Reste le problème essentiel mais non insurmontable du financement. Des priorités budgétaires et probablement douloureuses devront être établies si l’on veut être logique avec l’existence d’un objectif stratégique commun: il faudra des leviers d’action à la Commission. On peut anticiper que cette source de financement là sera longue et laborieuse à mettre au point. Il faudra donc la doubler d’autres sources par définition innovantes (partenariat public privé pour tous les sujets qui ont des conséquences immédiates sur la qualité de l’emploi, abondement de fonds spéciaux dédiés à des projets à partir de plans de relance nationaux…).
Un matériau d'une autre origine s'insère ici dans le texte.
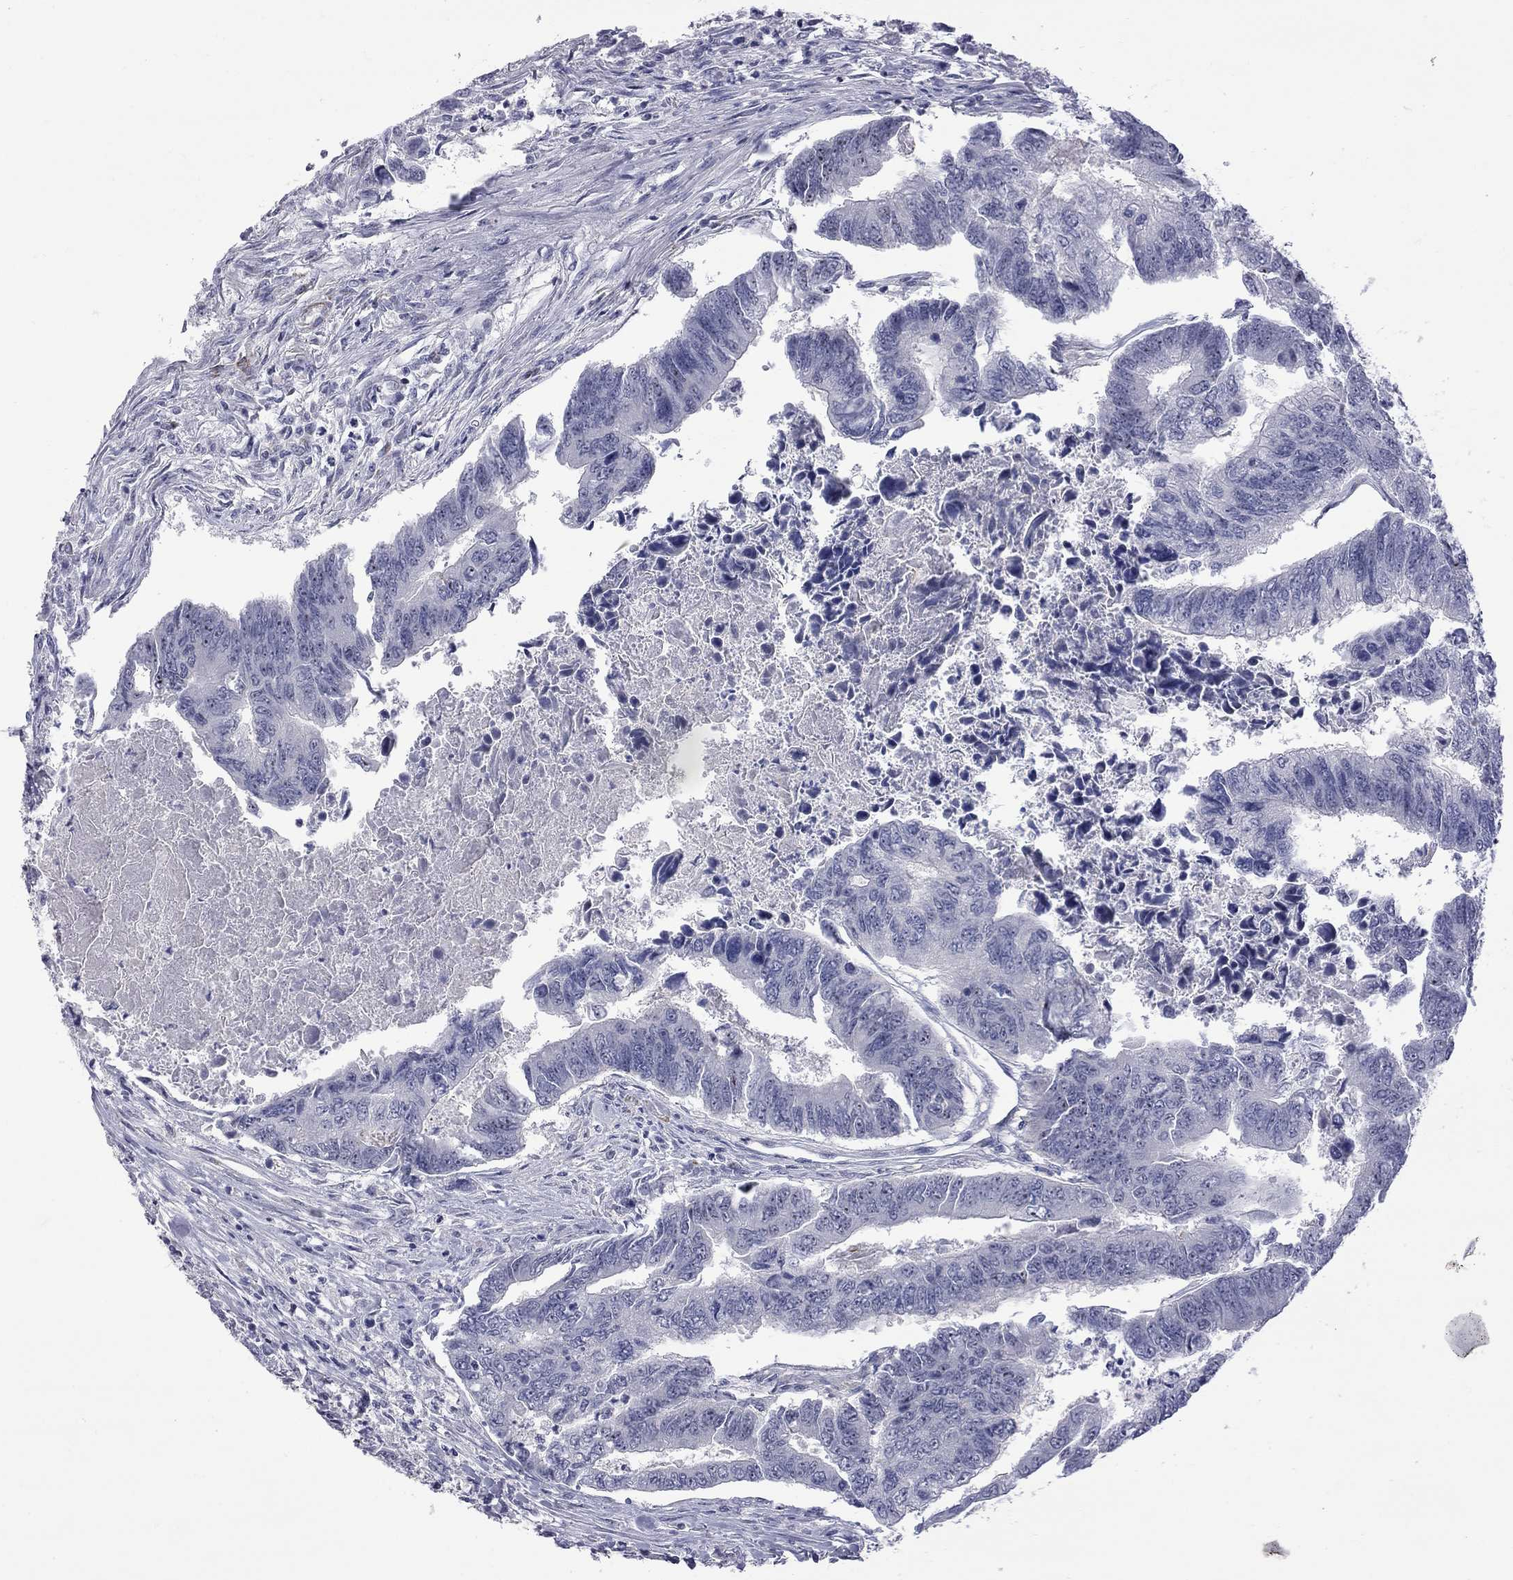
{"staining": {"intensity": "negative", "quantity": "none", "location": "none"}, "tissue": "colorectal cancer", "cell_type": "Tumor cells", "image_type": "cancer", "snomed": [{"axis": "morphology", "description": "Adenocarcinoma, NOS"}, {"axis": "topography", "description": "Colon"}], "caption": "Photomicrograph shows no significant protein positivity in tumor cells of colorectal cancer.", "gene": "GSG1L", "patient": {"sex": "female", "age": 65}}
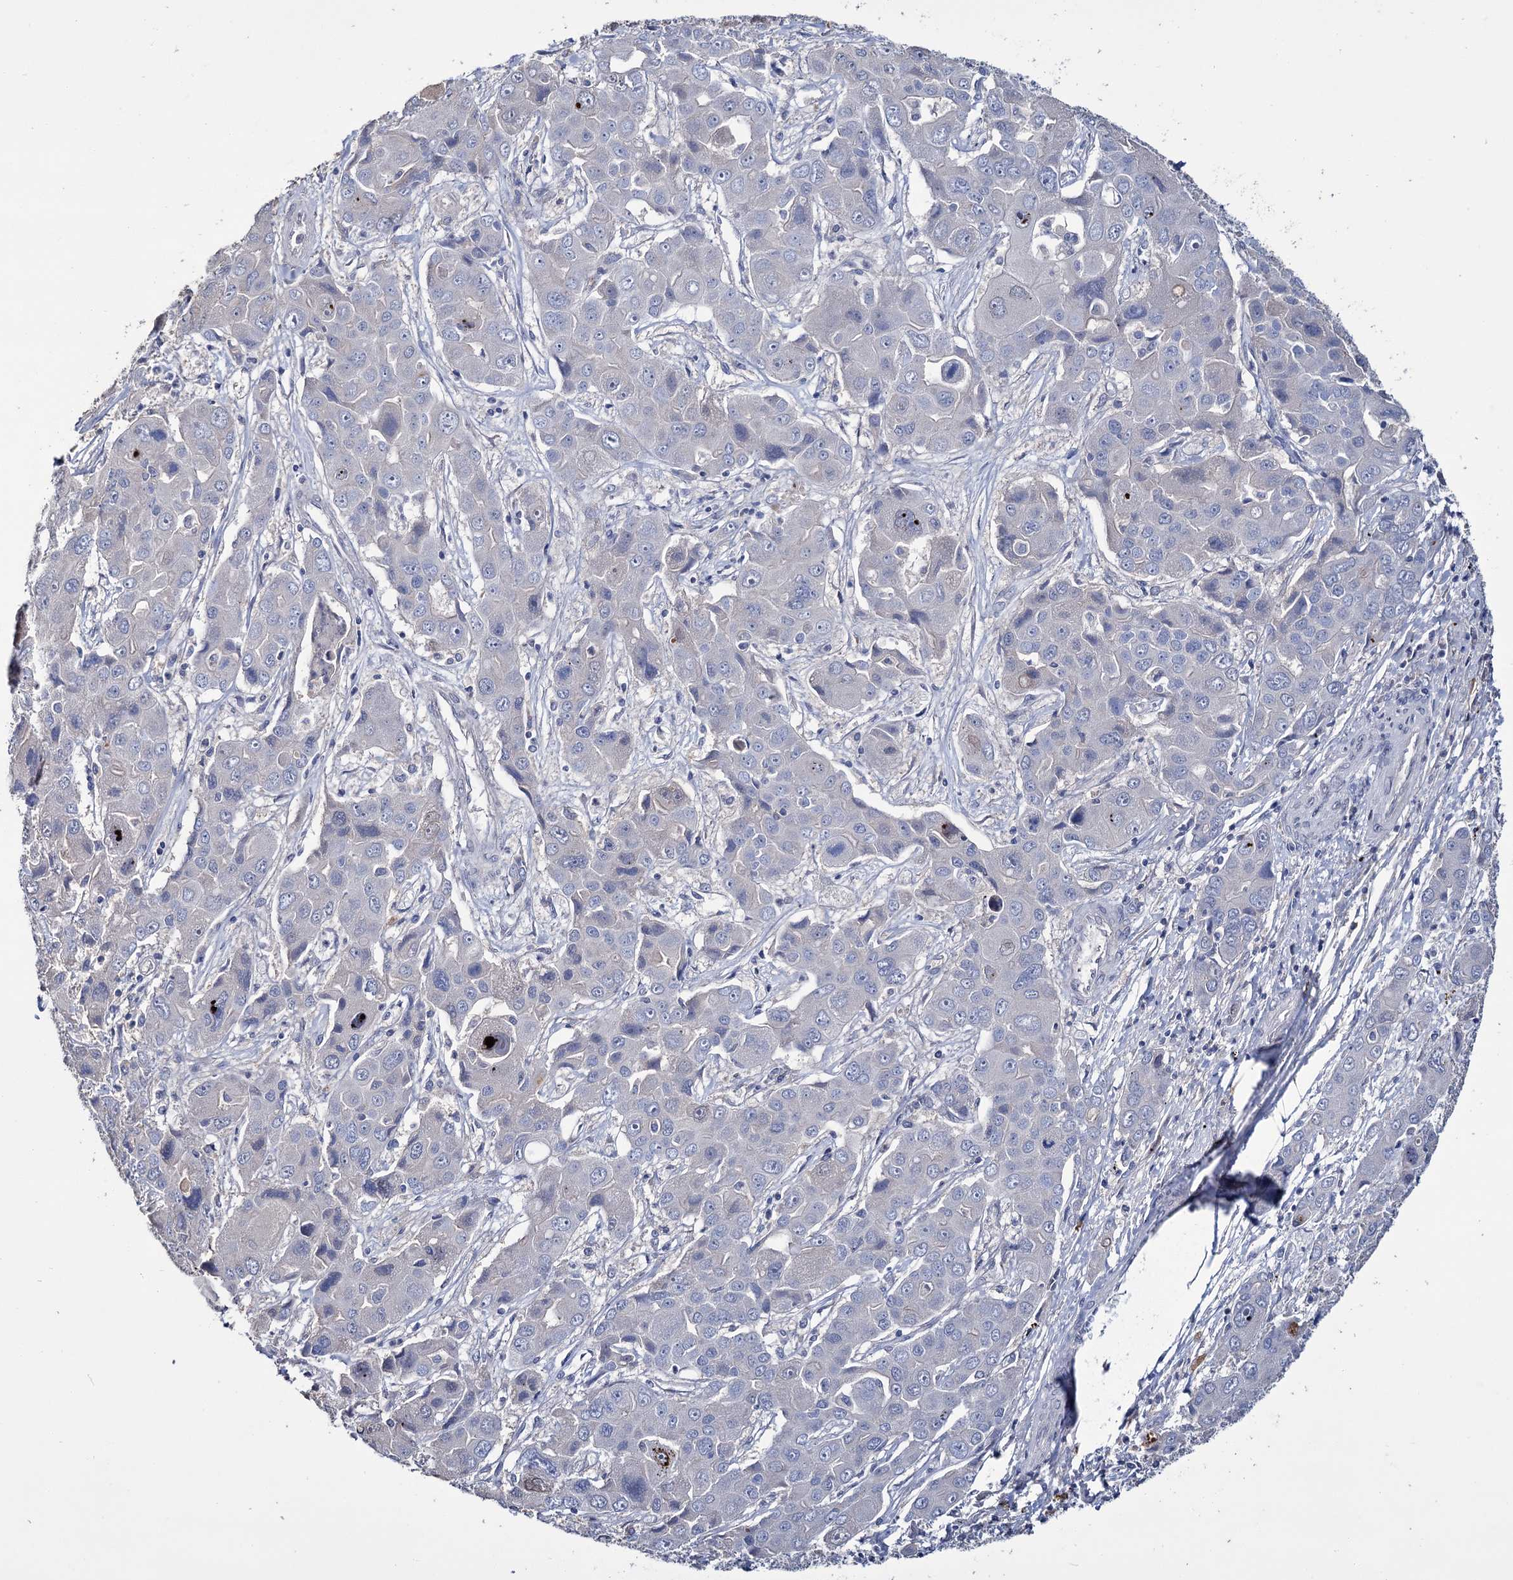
{"staining": {"intensity": "negative", "quantity": "none", "location": "none"}, "tissue": "liver cancer", "cell_type": "Tumor cells", "image_type": "cancer", "snomed": [{"axis": "morphology", "description": "Cholangiocarcinoma"}, {"axis": "topography", "description": "Liver"}], "caption": "Micrograph shows no protein staining in tumor cells of liver cancer tissue.", "gene": "EPB41L5", "patient": {"sex": "male", "age": 67}}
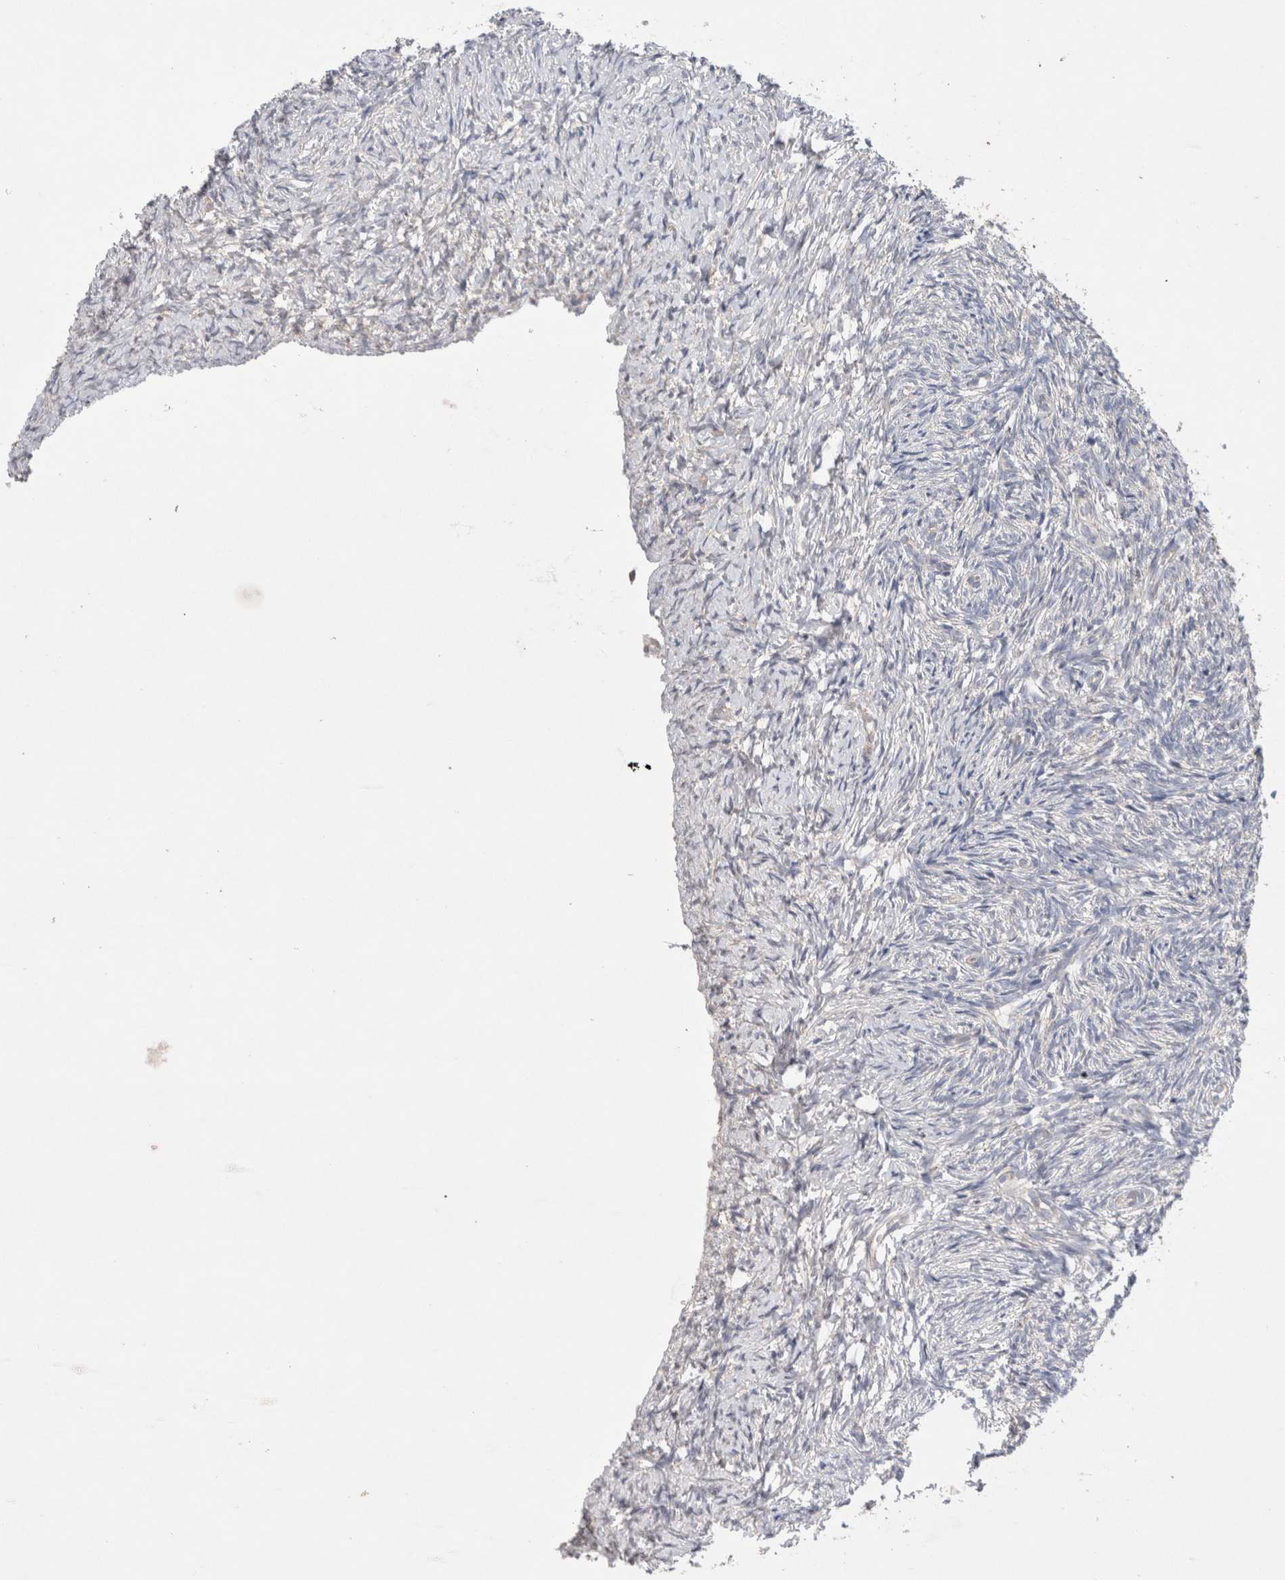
{"staining": {"intensity": "moderate", "quantity": ">75%", "location": "cytoplasmic/membranous"}, "tissue": "ovary", "cell_type": "Follicle cells", "image_type": "normal", "snomed": [{"axis": "morphology", "description": "Normal tissue, NOS"}, {"axis": "topography", "description": "Ovary"}], "caption": "Benign ovary was stained to show a protein in brown. There is medium levels of moderate cytoplasmic/membranous staining in approximately >75% of follicle cells.", "gene": "TBC1D16", "patient": {"sex": "female", "age": 41}}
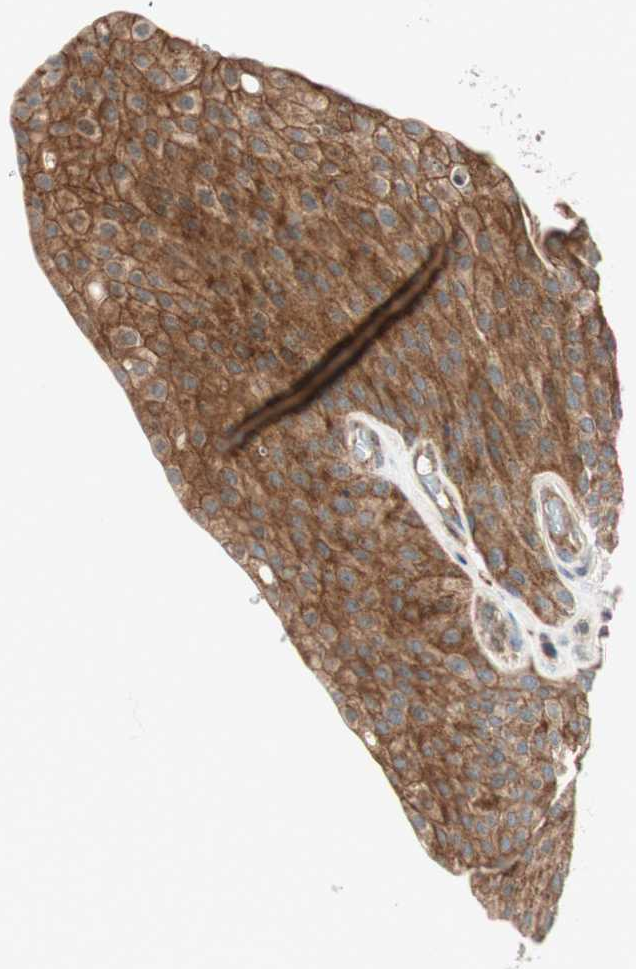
{"staining": {"intensity": "strong", "quantity": ">75%", "location": "cytoplasmic/membranous"}, "tissue": "urothelial cancer", "cell_type": "Tumor cells", "image_type": "cancer", "snomed": [{"axis": "morphology", "description": "Urothelial carcinoma, Low grade"}, {"axis": "topography", "description": "Smooth muscle"}, {"axis": "topography", "description": "Urinary bladder"}], "caption": "There is high levels of strong cytoplasmic/membranous expression in tumor cells of urothelial cancer, as demonstrated by immunohistochemical staining (brown color).", "gene": "ABI1", "patient": {"sex": "male", "age": 60}}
Tant que l’Union se comptera comme une addition de cas individuels complétée d’une couche non souveraine de technocratie transverse qui s’ajoute aux complexités locales, elle ne permettra pas aux acteurs économiques européens de bénéficier à plein de la taille impressionnante de ce territoire. Avant de créer les institutions miracles qui vont réveiller l’Union, impliquons les hommes et les femmes qui pour eux et pour leurs enfants voudront que l’Europe ait encore de riches heures devant Elle.
La question n’est pas de savoir si on manque d’idées, on en regorge. Elle est plutôt de savoir ce que l’Union européenne doit faire pour avoir une chance d’exister en tant que bloc en 2020. L’Europe ne peut pas juste se contenter de devenir, dans dix ans, un beau livre d’histoire.